プロローグⅠ
生まれてこの方、神様なんて大それた存在を俺は見たことがなかった。だから、信じてもいなかった。
そりゃ、いざという時の神頼みなんかは何度となくしてきたけど、それだって面白半分の、ただの願掛けであって、この国で普通に生活してるだけじゃ、俺みたいな普通の人間が神様のいるいないを意識すること自体が稀だろうと思ってる。それぐらい、遠い存在だった。
もちろん、宗教を信じている人からすれば憤慨に値する不遜な物言いであることは理解してる。
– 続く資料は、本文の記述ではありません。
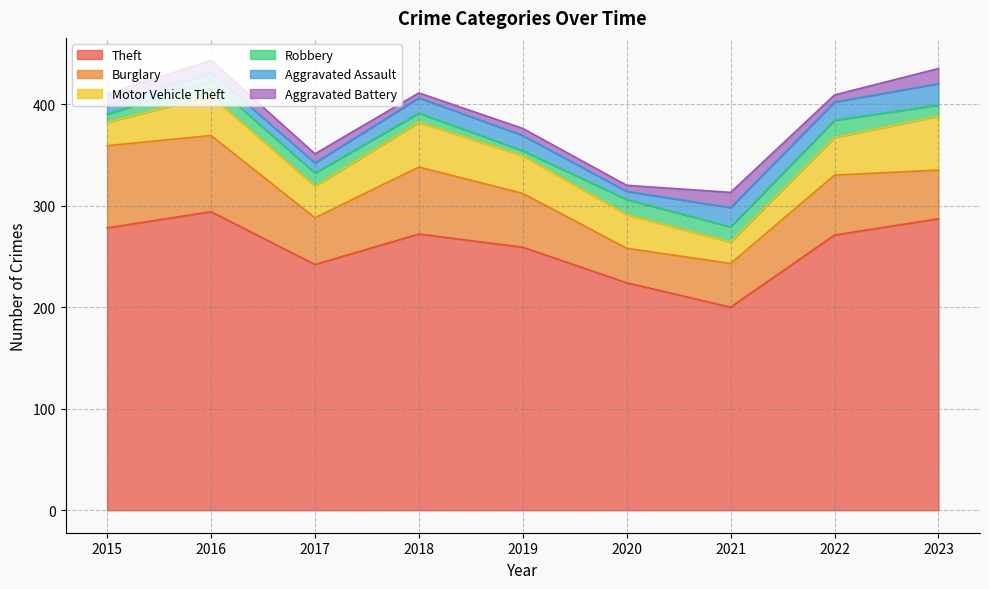

At which category does Burglary reach its first local valley?

2017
でも、見られもしない、触れられもしない、出所も不確かで、まるで昔の人が書いたファンタジー小説のような世界観を持つ実に様々な古代神話を読んだって、年若い俺からすれば面白い、興味深い以上の感想は抱けなかった。それが現実であると認識するには、あまりにも現実離れしすぎていたから。
けどまぁ、そんな考えは俺が生まれ、育ってきたこの国では、あるいは世界では、言うほど珍しいものではないと思う。
しかしそんな俺の無神論思考は、偶然か必然か、とある出来事によって一転することになったわけだけど。
一切の前触れなく、突然意識が暗転し、切り替わった現実。その世界は、なにもかもが俺の知っている世界と異なっていた。
そして俺はそこで、――――真理を知った。知ってしまった。
非科学的かもしれない。信じられないのも無理はない。なぜなら、俺自身もかつてはそうだったのだから。
でも、実際見て、触れて、そして感じてしまえばもう二度とそんな考えはできなくなると俺は思う。そう、理屈じゃなく、それは確かに実在した。
俺はあの日、今まで過ごしていたなにげない日常から引きずり下ろされ、そして。
――――全てをつかさどる、絶対の神を知った。
なぜ俺が選ばれたのかは、今もわからない。未だに、今の俺が見て、聞いて、感じているこの世界は、元々俺が生まれ育ったあの世界、そこにいる俺が寝ている間に見ている長い長い夢なんじゃないかと思うこともある。
大それた存在に選ばれる理由なんて、持っちゃいない。俺はどこにでもいる、取り得だって人並みにしかないような普通の人間だったんだ。だけど俺はあの出来事に巻き込まれて、かつて惰性で過ごしていた日常を、―――失ってから初めてわかったありふれつつも貴重だった日々を、失った。
それが良かったことなのか、はたまた悪かったことなのかは、正直なところ判断できない。
だけど、これだけは言える。
――――俺が今までなにげなく、退屈とさえ思いながら過ごしていた日常は途方もないほどに尊く、俺が心のどこかで常に望んでいた非日常は、ただただ残酷で、忌避すべきものだったということを。
世界に神は、確かに存在している。もしかしたら俺を育んでくれたあの世界、あの国にもいたのかもしれない。
今となっては知りようも確かめようもないことだけど、漠然とそう思う。
なぜかって? そうでもなきゃ、俺みたいなごく普通の人間があんな場所に呼び出されることも、そして。
―――あんな恐ろしい戦いに巻き込まれることも、なかったのだから。
※ ※ ※
のちにハートレス戦役と呼ばれたその戦いに、正義はない。
誰にも知られずに神代より始まり、そして遥かなる未来まで続くであろうその戦いの中に存在する参戦者の感情は、心はただ一つ。
――――生きたい。命ある人である以上は誰もが持ち得るであろう、そんなごく当たり前の感情だった。